Please copy every line below that contains the string "lines".
---+---
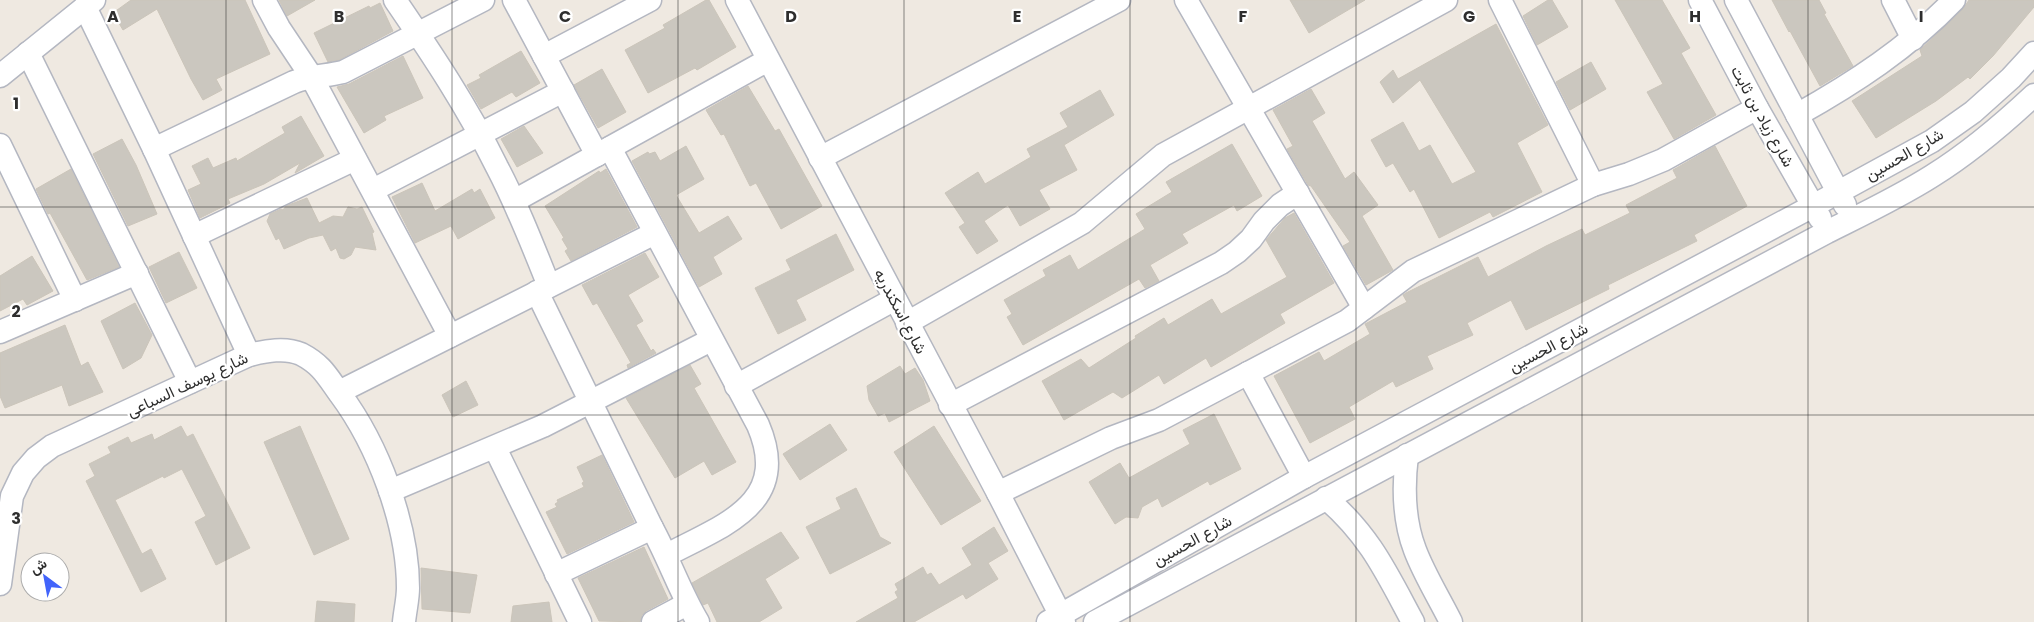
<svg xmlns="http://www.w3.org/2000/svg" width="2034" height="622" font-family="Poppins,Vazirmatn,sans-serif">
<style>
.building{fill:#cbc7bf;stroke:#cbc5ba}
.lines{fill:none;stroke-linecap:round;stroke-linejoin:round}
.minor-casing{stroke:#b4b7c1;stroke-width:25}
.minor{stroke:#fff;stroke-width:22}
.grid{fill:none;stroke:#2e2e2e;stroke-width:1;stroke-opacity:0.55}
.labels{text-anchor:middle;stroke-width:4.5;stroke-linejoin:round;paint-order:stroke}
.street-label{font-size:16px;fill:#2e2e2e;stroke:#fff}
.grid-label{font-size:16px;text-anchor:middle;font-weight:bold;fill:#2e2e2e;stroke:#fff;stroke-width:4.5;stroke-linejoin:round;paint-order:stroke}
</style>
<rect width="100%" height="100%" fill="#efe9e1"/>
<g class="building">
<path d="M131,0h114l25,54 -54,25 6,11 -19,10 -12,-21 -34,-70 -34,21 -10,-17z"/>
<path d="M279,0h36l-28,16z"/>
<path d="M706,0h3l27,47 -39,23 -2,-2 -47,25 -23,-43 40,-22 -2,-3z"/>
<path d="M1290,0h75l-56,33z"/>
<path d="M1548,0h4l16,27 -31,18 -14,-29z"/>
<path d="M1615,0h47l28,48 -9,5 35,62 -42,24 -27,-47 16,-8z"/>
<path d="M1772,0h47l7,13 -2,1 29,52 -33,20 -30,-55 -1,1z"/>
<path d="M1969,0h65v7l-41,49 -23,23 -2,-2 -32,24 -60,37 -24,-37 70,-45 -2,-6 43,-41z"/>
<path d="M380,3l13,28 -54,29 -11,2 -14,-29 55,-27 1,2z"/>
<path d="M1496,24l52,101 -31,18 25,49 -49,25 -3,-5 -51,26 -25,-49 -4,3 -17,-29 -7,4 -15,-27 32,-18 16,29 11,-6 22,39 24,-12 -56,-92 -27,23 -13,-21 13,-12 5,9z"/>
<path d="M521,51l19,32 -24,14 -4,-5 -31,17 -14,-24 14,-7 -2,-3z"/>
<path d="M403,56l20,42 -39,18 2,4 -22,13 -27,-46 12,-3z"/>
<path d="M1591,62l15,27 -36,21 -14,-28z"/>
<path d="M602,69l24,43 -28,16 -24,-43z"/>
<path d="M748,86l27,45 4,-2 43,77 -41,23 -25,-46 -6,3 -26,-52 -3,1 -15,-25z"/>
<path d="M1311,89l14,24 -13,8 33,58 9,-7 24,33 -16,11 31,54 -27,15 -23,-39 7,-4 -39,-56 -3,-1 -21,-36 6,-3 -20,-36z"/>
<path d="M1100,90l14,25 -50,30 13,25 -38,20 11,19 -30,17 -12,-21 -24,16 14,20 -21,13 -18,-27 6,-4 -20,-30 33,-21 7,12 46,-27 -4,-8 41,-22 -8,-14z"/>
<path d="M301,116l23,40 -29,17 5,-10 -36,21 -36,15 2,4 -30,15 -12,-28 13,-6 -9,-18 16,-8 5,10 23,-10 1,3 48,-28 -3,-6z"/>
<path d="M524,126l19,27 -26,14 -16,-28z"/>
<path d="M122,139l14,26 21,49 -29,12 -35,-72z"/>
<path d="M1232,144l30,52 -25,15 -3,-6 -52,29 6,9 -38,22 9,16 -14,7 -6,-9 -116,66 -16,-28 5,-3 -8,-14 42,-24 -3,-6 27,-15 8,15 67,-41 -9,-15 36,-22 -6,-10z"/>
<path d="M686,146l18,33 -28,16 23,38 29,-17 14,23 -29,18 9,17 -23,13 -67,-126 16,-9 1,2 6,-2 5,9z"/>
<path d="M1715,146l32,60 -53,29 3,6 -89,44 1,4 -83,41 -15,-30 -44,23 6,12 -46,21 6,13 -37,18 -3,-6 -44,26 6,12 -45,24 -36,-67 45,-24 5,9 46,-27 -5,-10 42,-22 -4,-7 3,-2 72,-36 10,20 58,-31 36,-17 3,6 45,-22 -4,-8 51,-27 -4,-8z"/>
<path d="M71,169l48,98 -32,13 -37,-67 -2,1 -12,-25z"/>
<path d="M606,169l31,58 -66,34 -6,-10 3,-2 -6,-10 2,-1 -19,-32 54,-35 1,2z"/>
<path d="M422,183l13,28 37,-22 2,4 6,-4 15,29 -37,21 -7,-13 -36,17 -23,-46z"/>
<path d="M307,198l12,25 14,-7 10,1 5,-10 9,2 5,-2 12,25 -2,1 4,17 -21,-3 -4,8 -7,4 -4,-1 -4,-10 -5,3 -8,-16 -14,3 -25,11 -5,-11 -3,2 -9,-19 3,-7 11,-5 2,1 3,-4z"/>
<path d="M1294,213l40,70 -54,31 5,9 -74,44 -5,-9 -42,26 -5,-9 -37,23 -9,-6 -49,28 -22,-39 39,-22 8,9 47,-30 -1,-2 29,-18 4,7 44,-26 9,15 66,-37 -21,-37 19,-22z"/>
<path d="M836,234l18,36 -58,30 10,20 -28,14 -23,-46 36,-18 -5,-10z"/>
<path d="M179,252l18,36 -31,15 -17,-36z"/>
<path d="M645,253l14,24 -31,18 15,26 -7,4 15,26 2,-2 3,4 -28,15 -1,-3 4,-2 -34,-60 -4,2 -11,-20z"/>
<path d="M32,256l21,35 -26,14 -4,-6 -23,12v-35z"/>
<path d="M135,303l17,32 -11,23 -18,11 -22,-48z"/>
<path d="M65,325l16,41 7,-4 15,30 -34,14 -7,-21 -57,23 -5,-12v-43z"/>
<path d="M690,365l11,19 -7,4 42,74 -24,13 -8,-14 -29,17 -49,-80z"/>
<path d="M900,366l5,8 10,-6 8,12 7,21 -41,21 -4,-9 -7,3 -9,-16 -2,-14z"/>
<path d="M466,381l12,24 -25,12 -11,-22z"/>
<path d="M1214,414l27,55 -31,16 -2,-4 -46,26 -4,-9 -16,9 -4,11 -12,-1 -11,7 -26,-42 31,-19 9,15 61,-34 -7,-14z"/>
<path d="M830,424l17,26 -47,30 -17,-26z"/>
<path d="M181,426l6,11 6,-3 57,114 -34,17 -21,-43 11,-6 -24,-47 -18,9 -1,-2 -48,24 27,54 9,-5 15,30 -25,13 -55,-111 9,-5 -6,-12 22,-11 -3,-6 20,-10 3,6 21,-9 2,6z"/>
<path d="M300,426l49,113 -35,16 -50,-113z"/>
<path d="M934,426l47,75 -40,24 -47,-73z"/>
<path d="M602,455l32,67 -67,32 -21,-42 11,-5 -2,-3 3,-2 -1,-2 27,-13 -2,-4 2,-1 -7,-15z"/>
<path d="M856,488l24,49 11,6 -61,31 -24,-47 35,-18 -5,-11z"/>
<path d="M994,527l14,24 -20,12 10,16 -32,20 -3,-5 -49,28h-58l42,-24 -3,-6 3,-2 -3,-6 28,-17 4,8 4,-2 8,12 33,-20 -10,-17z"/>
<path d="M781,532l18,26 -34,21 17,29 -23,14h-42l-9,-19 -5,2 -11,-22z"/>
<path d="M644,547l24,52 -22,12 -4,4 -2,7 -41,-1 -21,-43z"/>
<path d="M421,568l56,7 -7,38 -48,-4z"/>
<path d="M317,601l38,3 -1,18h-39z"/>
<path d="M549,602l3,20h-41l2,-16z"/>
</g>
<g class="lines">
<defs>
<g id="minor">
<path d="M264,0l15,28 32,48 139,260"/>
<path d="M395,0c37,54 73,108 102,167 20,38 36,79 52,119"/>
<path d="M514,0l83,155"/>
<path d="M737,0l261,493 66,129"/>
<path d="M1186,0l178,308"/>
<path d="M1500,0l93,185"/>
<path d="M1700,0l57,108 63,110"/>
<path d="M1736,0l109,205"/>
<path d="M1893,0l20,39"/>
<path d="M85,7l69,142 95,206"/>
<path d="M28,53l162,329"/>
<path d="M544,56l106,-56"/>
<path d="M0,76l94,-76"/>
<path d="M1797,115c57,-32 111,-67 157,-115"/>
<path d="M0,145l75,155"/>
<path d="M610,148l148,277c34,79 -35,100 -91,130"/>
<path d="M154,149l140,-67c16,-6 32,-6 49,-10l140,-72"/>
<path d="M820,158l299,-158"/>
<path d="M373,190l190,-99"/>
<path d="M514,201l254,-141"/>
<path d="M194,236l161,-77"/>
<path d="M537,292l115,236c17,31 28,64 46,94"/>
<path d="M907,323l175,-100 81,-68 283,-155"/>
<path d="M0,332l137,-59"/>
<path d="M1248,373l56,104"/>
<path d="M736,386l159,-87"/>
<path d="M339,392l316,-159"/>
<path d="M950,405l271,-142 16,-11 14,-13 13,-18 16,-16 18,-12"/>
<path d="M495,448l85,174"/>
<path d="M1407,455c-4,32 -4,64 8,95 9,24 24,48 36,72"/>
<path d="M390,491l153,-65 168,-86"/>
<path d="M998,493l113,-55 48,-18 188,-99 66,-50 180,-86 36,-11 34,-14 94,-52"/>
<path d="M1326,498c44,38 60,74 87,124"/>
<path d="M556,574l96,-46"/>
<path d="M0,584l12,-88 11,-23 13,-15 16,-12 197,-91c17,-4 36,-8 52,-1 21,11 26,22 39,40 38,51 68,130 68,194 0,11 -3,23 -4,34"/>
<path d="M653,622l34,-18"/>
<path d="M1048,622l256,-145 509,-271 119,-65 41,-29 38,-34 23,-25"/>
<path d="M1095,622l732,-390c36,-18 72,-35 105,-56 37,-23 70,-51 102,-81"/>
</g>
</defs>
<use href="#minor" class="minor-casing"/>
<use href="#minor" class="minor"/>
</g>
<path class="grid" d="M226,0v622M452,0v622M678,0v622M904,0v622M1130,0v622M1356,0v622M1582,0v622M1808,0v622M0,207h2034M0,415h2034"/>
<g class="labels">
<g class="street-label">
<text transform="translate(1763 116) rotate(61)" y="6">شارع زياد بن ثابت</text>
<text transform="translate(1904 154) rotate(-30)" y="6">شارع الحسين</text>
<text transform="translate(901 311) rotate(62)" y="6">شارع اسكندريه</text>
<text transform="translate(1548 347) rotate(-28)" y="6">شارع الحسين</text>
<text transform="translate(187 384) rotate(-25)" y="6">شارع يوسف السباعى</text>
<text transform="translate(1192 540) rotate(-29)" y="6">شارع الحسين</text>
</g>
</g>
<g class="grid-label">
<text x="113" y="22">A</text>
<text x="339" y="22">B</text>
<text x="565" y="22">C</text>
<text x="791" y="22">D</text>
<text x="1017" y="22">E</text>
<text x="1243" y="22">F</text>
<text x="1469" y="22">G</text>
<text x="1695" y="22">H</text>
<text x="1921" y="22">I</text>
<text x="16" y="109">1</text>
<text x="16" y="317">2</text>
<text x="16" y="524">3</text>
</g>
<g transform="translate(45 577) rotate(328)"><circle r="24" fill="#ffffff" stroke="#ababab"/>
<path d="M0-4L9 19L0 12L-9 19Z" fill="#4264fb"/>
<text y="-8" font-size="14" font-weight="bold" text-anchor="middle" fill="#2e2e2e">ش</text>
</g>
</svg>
---+---
Reply =>
.lines{fill:none;stroke-linecap:round;stroke-linejoin:round}
<g class="lines">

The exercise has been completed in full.